→ WRITTEN TASK:
Rewrite the part of the cable loss calculator text that opens with the words containing "- Select a cable" and closes with "filters or switches.", replacing "transmitter power" with "input power".

→ DOCUMENT SECTION:
====

Calculator Inputs
Example Data Table
| Cable | Frequency | Length | Input Power | VSWR | Use Case |
|---|---|---|---|---|---|
| RG-58/U | 144 MHz | 50 ft | 50 W | 1.5 | Short VHF test run |
| LMR-400 | 440 MHz | 75 ft | 25 W | 1.3 | UHF base antenna |
| LMR-600 | 1296 MHz | 100 ft | 10 W | 1.2 | High frequency feed line |
Formula Used
The calculator estimates attenuation by scaling the cable loss rating with frequency. It then adds cable loss, connector loss, inline loss, and mismatch loss.
| Cable loss rate | Loss per 100 ft = reference loss × (frequency / reference frequency)^exponent |
|---|---|
| Cable loss | Cable loss dB = loss per 100 ft × length in feet / 100 |
| Connector loss | Connector loss dB = connector count × loss per connector |
| Reflection coefficient | Γ = (VSWR - 1) / (VSWR + 1) |
| Mismatch loss | Mismatch loss dB = -10 × log10(1 - Γ²) |
| Total loss | Total loss dB = cable loss + connector loss + inline loss + mismatch loss |
| Output power | Output dBm = input dBm - total loss dB |
| Voltage ratio | Voltage ratio = 10^(-total loss dB / 20) |
How To Use This Calculator
- Enter the operating frequency and choose the correct unit.
- Select a cable type or choose custom cable values.
- Enter the total feed line length.
- Add transmitter power, connector count, and connector loss.
- Enter any extra inline device loss, such as filters or switches.
- Add VSWR to estimate mismatch effects.
- Enter antenna gain when you want estimated EIRP.

====

→ DATASET EXCERPTS:
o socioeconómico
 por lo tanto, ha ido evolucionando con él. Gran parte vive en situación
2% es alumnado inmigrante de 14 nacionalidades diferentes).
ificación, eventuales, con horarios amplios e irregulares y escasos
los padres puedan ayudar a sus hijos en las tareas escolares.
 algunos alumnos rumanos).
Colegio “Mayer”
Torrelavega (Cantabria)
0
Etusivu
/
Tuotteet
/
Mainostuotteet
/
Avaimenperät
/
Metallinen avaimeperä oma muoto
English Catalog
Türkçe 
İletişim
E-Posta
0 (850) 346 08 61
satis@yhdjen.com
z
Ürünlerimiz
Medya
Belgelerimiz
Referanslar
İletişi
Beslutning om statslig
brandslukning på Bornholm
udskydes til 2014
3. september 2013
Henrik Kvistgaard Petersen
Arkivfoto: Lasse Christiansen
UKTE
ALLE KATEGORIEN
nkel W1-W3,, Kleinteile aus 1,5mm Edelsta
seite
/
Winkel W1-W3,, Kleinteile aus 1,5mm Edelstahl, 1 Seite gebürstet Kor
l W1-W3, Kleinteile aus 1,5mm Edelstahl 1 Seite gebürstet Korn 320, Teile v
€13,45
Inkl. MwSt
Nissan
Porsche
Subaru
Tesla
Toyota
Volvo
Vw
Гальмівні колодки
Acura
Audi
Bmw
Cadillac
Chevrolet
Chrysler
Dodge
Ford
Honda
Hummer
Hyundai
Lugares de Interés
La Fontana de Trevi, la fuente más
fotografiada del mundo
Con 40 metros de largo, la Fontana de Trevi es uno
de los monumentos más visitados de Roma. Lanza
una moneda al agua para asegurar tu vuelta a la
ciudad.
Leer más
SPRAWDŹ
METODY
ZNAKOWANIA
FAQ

====

→ RESULT BELOW:
- Select a cable type or choose custom cable values.
- Enter the total feed line length.
- Add input power, connector count, and connector loss.
- Enter any extra inline device loss, such as filters or switches.